Semakin banyak spesies yang hidup dalam satu ekosistem, semakin stabil pula sistem tersebut. Kestabilan ini penting karena ekosistem pesisir terus menghadapi tekanan dari luar.
Lebih tahan menghadapi gangguan lingkungan
Gelombang panas laut, badai, penyakit, dan perubahan iklim dapat memberi tekanan besar pada ekosistem pesisir. Tidak semua wilayah punya kemampuan yang sama untuk bertahan dalam kondisi seperti ini.
Ekosistem yang kaya spesies biasanya lebih mampu menghadapi gangguan tersebut. Para ilmuwan menyebut kemampuan itu sebagai resiliensi ekosistem.
Karena berang-berang laut membantu menjaga kesehatan hutan kelp dan keanekaragaman hayati, mereka juga ikut memperkuat ketahanan ekosistem. Peran ini membuat kawasan pesisir tidak mudah runtuh ketika menghadapi perubahan lingkungan.
Berpengaruh pada nutrisi, perikanan, dan ekonomi
Aktivitas mencari makan berang-berang laut juga membantu pergerakan nutrisi di laut. Saat menggali dasar laut untuk mencari mangsa, mereka mengaduk sedimen dan membantu mendistribusikan bahan organik.
Proses itu membuat nutrisi lebih mudah dimanfaatkan oleh organisme lain, termasuk tumbuhan laut. Meski tidak seterkenal perannya dalam menjaga kelp, kontribusi ini tetap penting bagi produktivitas pesisir.
Manfaatnya juga dirasakan manusia. Hutan kelp yang sehat menjadi tempat pembesaran berbagai ikan bernilai ekonomi, dan banyak spesies ikan komersial bergantung pada habitat ini pada fase awal kehidupannya.
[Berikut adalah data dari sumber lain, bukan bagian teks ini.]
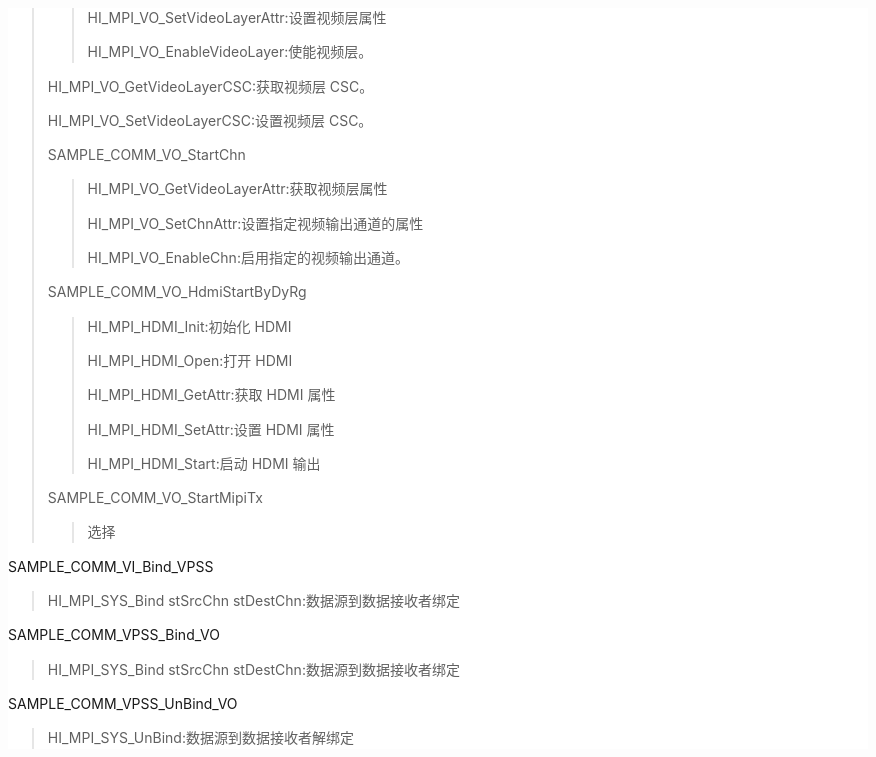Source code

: >>HI_MPI_VO_SetVideoLayerAttr:设置视频层属性
>>
>>HI_MPI_VO_EnableVideoLayer:使能视频层。
>
>HI_MPI_VO_GetVideoLayerCSC:获取视频层 CSC。
>
>HI_MPI_VO_SetVideoLayerCSC:设置视频层 CSC。
>
>SAMPLE_COMM_VO_StartChn
>
>>HI_MPI_VO_GetVideoLayerAttr:获取视频层属性
>>
>>HI_MPI_VO_SetChnAttr:设置指定视频输出通道的属性
>>
>>HI_MPI_VO_EnableChn:启用指定的视频输出通道。
>
>SAMPLE_COMM_VO_HdmiStartByDyRg
>
>>HI_MPI_HDMI_Init:初始化 HDMI
>>
>>HI_MPI_HDMI_Open:打开 HDMI
>>
>>HI_MPI_HDMI_GetAttr:获取 HDMI 属性
>>
>>HI_MPI_HDMI_SetAttr:设置 HDMI 属性
>>
>>HI_MPI_HDMI_Start:启动 HDMI 输出
>
>SAMPLE_COMM_VO_StartMipiTx
>
>>选择

SAMPLE_COMM_VI_Bind_VPSS

>HI_MPI_SYS_Bind stSrcChn stDestChn:数据源到数据接收者绑定

SAMPLE_COMM_VPSS_Bind_VO

>HI_MPI_SYS_Bind stSrcChn stDestChn:数据源到数据接收者绑定

SAMPLE_COMM_VPSS_UnBind_VO

>HI_MPI_SYS_UnBind:数据源到数据接收者解绑定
Berang-berang laut juga menarik wisatawan yang datang untuk mengamati satwa liar, menyelam, atau menikmati keindahan hutan kelp. Karena itu, menjaga populasi mereka ikut membantu mendukung ekonomi masyarakat pesisir.
Tanda penting kesehatan laut
Berang-berang laut membutuhkan lingkungan pesisir yang relatif bersih dan produktif untuk bertahan hidup. Jika populasinya turun, itu sering menjadi petunjuk bahwa ada masalah di laut.
Penurunan jumlah mereka bisa menandakan pencemaran, berkurangnya makanan, wabah penyakit, atau gangguan lain dalam ekosistem. Karena itu, para peneliti kerap memantau populasi berang-berang laut untuk membaca kondisi kesehatan lingkungan pesisir secara keseluruhan.